Editorial
La hipocresía de Occidente
Como todo ataque de una facción armada cualquiera contra civiles inocentes, es condenable el atentado realizado ayer en la localidad israelí de Eilat por un terrorista suicida, que dejó cuatro muertos, incluido el autor. La reprobación manifestada por los gobiernos occidentales es, sin embargo, una clara muestra de la hipocresía y doble moral con que los gobiernos de Estados Unidos y Europa abordan, desde siempre, el conflicto central de Medio Oriente: exigen el fin inmediato del terrorismo palestino, pero guardan silencio ante el terrorismo de Estado que Israel practica, desde siempre, con medios tecnológicos abrumadoramente superiores a los de sus víctimas en los territorios ocupados, que ha cobrado muchas más vidas de civiles que los ataques de las organizaciones radicales palestinas contra la población israelí.
Por otra parte, hay un alto grado de absurdo en la pretensión occidental de exigir civilidad y mesura a un grupo humano que ha sido saqueado y despojado de su patria, que ha sido encarcelado en jirones de su propia tierra, que padece la negación de sus derechos humanos y nacionales más elementales, y que sobrevive en medio de una miseria y una desesperanza abrumadoras. El mensaje es inequívoco: los palestinos deben tolerar el asesinato discrecional de los suyos, niños, mujeres y ancianos incluidos; la destrucción de sus hogares, tiendas, fábricas y cultivos; la humillación cotidiana y sistemática, y abstenerse de cualquier acción hostil contra Israel.
Más allá de la monstruosidad moral de esta demanda, la exigencia de Estados Unidos y Europa a la parte palestina para que controle a las organizaciones radicales y evite acciones terroristas es impracticable por razones evidentes: tras la destrucción de la infraestructura, la economía e instituciones palestinas por las fuerzas ocupantes, no hay en Gaza o Cisjordania ninguna instancia capaz de poner en cintura a la diversidad de grupos armados que consiguen, de cuando en cuando, lanzar ataques contra israelíes. Han sido las propias potencias de Occidente, además de Israel, las que han hecho inviable todo rudimento de autoridad política en los territorios palestinos ocupados, luego que negaron a esa población el derecho más básico de la democracia la libre elección de los gobernantes y emprendieron un bloqueo económico despiadado, en lo que constituye un claro castigo al electorado palestino por haberse manifestado mayoritariamente por Hamas en los últimos comicios.

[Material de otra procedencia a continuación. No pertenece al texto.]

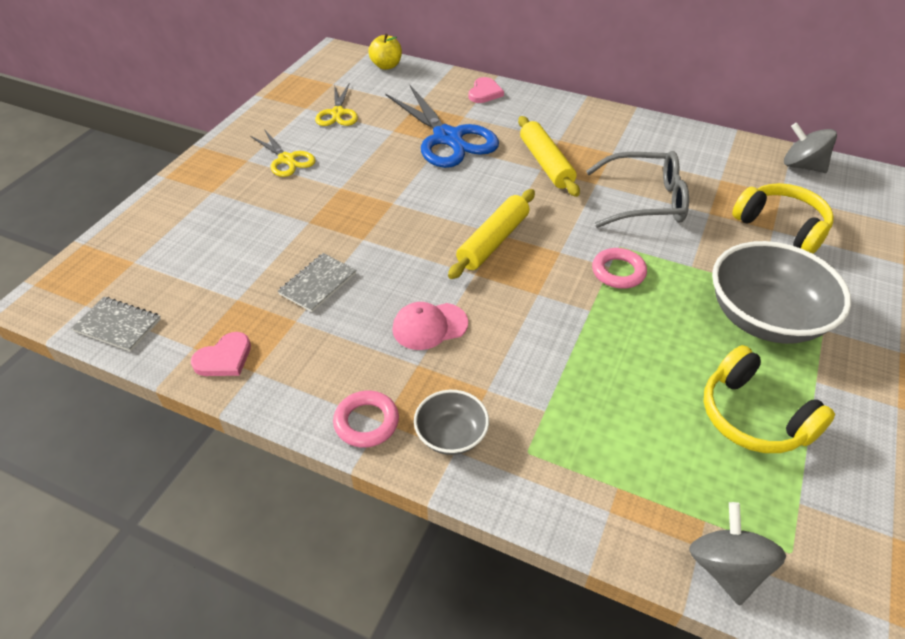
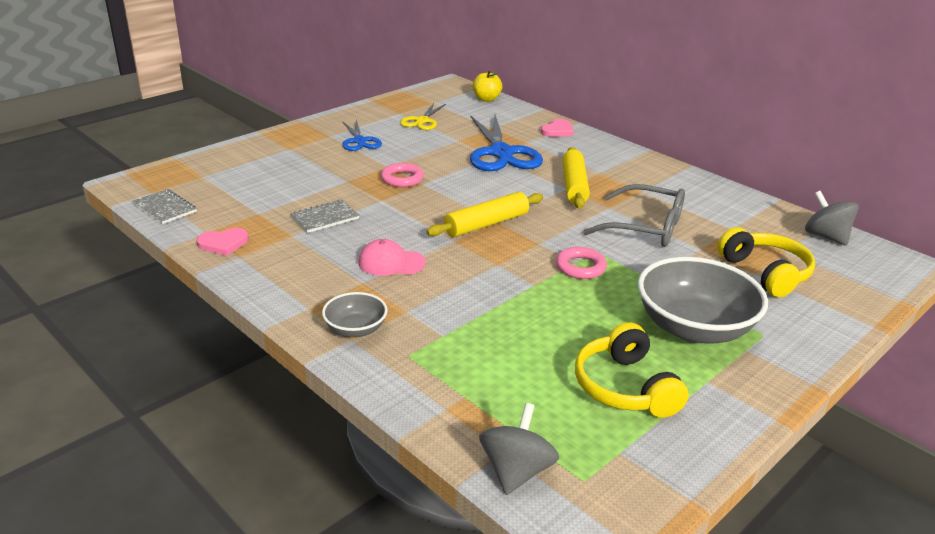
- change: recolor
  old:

Las autoridades electas de esa organización no cuentan con fondos, y si intentan conseguirlos en el extranjero son decomisados por las fuerzas ocupantes, las oficinas públicas son bombardeadas y el parlamento no puede sesionar porque una buena parte de sus integrantes han sido secuestrados por el gobierno de Tel Aviv. Como consecuencia, lo que queda de la institucionalidad palestina ha experimentado una descomposición que se traduce en una confrontación fratricida, que ha dejado decenas de muertos en las filas de las mayores formaciones políticas: Al Fatah, del presidente Mahmud Abbas, y Hamas, del primer ministro Ismail Haniyeh.
Si los gobiernos estadunidense y europeos realmente pretenden detener los atentados terroristas tienen que crear condiciones mínimas para que ello sea posible. Eso implica, en primer lugar, condenar el terrorismo de Estado de Israel y forzar a las autoridades de Tel Aviv a poner un alto a los asesinatos de palestinos y a derribar la ignominiosa jaula erigida por los ocupantes en las tierras de los ocupados. Asimismo, es imprescindible que se permita a los palestinos construir el Estado nacional al que tienen derecho en las tierras que les pertenecen de acuerdo con las resoluciones de la ONU, la totalidad de Cisjordania, la Franja de Gaza y la Jerusalén oriental y de conformar en ellos autoridades e instituciones soberanas, en pleno dominio del territorio. Es la única forma de erradicar ataques como el de Eilat. Si no existe un compromiso inequívoco en esa dirección por parte de Occidente, las expresiones de horror procedentes de Washington y las capitales europeas seguirán siendo muestras de una descomunal hipocresía.